There is a friend of mine who’s been brought to the dust.

Do you know what I mean by that? Brought to the dust?

It is a reference to Job, who experienced such profound loss and suffering that the only way he could cope was to sit in the dust and pour it on his head. Have you ever experienced that?  Pain at such a magnitude that you didn’t know what to do but you had to do something? My friend experienced this, and she told me that when she couldn’t take it anymore she would become very still, with her eyes closed, and envision sitting in the dust, scooping it up and pouring it over her head. It was the only true expression of what was going on inside of her. She made this concept so very REAL to me, and so from then on she would tell me when she was in the dust, and I would join her there. I am here, I would tell her, and she would know that I had also become still, that I had closed my eyes and I was in that same place next to her, making not a sound, only that of my hands scraping the ground, of the earth sifting down through my hair, catching in my eyelids, making mud tracks down my face.

You know who else was in the dust? Jesus Christ.

His mission was ugly and traumatizing.

It was not glorious, and so we have a tendency of feeling sorry for Him.

Isaiah says, “…we esteemed Him stricken.” (53:4b).

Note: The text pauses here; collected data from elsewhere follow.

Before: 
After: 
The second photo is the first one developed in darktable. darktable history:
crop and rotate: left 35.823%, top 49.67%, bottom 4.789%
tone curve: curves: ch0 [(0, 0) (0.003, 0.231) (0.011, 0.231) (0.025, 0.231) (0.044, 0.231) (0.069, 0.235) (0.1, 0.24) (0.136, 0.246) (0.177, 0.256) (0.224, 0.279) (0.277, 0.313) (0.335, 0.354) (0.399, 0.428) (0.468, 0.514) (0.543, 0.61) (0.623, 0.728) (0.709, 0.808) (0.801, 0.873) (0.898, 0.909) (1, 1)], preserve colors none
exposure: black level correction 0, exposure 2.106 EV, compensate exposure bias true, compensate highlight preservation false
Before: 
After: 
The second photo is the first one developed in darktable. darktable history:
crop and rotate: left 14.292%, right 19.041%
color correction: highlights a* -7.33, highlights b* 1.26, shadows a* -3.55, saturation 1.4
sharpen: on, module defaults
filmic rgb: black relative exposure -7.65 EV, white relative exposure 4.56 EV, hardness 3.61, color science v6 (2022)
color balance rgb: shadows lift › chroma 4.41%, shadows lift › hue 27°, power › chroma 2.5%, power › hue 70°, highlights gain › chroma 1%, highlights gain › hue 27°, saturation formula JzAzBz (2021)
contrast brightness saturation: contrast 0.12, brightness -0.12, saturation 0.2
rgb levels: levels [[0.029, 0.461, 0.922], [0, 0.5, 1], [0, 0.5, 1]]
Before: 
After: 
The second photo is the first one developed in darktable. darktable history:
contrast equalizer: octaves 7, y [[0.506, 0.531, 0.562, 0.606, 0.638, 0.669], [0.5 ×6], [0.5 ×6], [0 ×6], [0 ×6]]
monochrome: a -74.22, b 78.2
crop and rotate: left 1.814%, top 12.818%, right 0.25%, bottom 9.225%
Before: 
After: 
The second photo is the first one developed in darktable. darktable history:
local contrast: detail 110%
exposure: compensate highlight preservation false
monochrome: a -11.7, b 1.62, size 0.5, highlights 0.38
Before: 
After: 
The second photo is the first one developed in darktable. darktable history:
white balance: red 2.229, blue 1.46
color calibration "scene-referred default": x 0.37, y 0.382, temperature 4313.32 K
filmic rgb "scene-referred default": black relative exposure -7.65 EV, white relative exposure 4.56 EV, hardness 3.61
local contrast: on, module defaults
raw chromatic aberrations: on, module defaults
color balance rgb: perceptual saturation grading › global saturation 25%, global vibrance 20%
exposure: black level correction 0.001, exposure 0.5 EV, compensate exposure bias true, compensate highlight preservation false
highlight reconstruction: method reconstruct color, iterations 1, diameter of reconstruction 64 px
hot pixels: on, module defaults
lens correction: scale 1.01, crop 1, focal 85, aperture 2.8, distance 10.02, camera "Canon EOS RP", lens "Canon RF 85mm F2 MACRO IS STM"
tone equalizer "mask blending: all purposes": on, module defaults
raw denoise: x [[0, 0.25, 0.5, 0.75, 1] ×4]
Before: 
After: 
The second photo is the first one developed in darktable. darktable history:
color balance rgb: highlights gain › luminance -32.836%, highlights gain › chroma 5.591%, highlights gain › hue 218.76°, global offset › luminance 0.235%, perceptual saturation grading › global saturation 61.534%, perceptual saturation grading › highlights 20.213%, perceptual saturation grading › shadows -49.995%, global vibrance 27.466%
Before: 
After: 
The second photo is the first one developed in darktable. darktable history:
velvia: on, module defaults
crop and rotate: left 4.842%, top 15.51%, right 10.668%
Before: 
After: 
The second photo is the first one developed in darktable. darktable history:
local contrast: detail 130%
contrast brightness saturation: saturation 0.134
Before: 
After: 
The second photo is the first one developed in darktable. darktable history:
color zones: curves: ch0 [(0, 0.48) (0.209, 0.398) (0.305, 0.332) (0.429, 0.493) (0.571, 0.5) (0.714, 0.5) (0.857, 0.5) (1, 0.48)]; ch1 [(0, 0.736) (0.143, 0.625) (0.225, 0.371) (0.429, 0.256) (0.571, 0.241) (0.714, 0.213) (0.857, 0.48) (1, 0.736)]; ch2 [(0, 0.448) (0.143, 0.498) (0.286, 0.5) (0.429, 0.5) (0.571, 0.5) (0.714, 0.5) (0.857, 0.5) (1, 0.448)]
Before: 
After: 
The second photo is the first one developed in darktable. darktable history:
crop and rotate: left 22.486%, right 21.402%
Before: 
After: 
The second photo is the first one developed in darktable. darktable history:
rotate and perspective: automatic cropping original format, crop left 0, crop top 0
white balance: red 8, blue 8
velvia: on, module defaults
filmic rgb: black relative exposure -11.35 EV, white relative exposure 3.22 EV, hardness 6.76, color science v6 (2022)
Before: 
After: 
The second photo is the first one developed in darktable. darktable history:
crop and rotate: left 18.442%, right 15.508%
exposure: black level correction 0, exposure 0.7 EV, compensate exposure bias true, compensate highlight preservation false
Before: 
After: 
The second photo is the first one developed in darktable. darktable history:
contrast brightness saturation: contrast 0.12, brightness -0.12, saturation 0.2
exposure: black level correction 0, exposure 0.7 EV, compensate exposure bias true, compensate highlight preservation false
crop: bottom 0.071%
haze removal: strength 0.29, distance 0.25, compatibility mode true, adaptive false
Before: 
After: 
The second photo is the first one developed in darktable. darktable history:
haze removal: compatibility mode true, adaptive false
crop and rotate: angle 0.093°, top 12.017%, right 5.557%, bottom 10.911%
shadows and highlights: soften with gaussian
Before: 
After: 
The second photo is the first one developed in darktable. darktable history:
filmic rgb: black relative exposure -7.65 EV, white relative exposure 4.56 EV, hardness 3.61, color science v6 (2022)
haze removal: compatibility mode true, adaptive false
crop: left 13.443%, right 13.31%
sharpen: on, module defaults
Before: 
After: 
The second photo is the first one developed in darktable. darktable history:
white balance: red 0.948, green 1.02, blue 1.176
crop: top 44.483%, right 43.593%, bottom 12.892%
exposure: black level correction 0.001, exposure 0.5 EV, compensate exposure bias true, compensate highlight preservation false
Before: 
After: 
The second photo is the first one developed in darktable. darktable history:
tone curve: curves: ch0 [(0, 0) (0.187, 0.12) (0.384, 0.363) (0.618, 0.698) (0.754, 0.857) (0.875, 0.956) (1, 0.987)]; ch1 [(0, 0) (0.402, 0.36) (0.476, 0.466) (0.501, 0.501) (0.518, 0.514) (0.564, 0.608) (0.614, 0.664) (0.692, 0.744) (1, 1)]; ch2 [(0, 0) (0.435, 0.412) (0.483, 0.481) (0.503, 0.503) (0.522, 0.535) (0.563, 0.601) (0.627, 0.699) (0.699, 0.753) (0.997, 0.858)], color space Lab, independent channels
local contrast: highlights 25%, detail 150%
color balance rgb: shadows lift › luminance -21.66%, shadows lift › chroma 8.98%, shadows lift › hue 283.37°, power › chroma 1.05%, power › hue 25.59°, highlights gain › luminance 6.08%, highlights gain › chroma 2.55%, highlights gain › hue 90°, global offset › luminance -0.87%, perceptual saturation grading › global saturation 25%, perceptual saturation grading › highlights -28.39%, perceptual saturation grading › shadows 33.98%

Five verses later we see, “Yet it was the will of the Lord to the crush Him…[and] the will of the Lord shall prosper in His hand.” (53:10)

Did you catch that last part? The part that says “prosper”? And did you notice how it comes AFTER the part about God’s will? Watch what happens next:

“Out of the anguish of His soul He shall see and be satisfied; by His knowledge shall the righteous One, my servant, make many to be accounted righteous.” (53:11)

Apparently the best part isn’t getting out of the dust, its being put IN the dust, because in the dust we can accomplish the work of the Father… on behalf of others?

But I’m getting ahead of myself.

So my friend who is in the dust, these past months I have watched her endure utmost betrayal and constant neglect, and the hand of the Lord has told her to stay. Just stay. In my heart I know that this is about God and my friend, and the mighty work He has done in her and wants to do through her. It isn’t about my friend and the other parties involved, it isn’t about the other parties and God (although it is on their end, of course). It’s about my friend, and her God. My God. The God of the universe.

The details of this story aren’t necessary to get the main point, which is God telling my friend, “Look like my Son. I have a work to accomplish, and this is your part in it…”

This morning, during my prayer time, I was begging God to vindicate my friend. To not let her faint. To stop asking her to be in the dust. Raise her up, God! I hollered in my heart. I got really excited when, a few minutes later, I read in Isaiah, “Behold, I have taken from your hand the cup of staggering…and I will put it into the hand of your tormentors, who have said to you, ‘Bow down that we might pass over’; and you have made your back like the ground and like the street for them to pass over.” (51:22&23)

But then I kept reading. And I came across the part in Isaiah chapter 53 about how Jesus bore our griefs and sorrows, our transgressions, and about how “we esteemed Him stricken”.   Which means that we decided God had struck Him down, instead of seeing what was really going on: Jesus allowing Himself to be used by God, whatever that looked like. And what was the result? He saved the entire world, and everyone on it, until the end of the time! Said what?! And we esteemed Him stricken? Afflicted or not, the greatest work in history was accomplished.

The point is that “He was oppressed, and He was afflicted, yet He opened not His mouth.” (53:7a)

I had to swallow hard when I got here.

Really, God? Really? There was a heaviness that came over me. A deep sense of sadness. Because God was telling me that He was encouraging my friend to look like His Son.  That He has a will to accomplish.  But I was telling her to look like God, and accomplish her own will. And it really stung. It stung to have to sit back and just let her be in the dust, to just let her keep laying on the ground, so that her back was the road for her enemies to pass over.


What else is there to do but lay down too? And hold her hand. And hope that sometimes some of the steps would land on me, so that she could get a small, minuscule, infinitesimal break from all of the heels in her neck and kicks to the back of her head.

Because here’s how it worked:

Jesus Christ Himself never asked God to vindicate Him.

You know why?

Because He took God at His word (51:22&23). He was one-hundred percent sold out to the work of His Father, and so He prayed, “Your will, not mine.” He knew in His heart that God would take care of Him in the end, that He would be vindicated at the right time, and that it didn’t matter who saw it. And I have known all of that in my heart about my friend, and I was having a really hard time swallowing it. Until today. Well, it’s still hard to swallow. But I know for a fact that I don’t want to get in the way of the amazing work that God has for my friend. That would be like trying to steal her blessings, and thwart the amazing work that God can use her for. In fact, I even have to admit to myself what an honor it is, for the Father to ask her to look like His Son.

Allow me to reassure you that, despite my fallenness and the pressure I put on her, she is doing a fabulous job. She has basically grown a beard.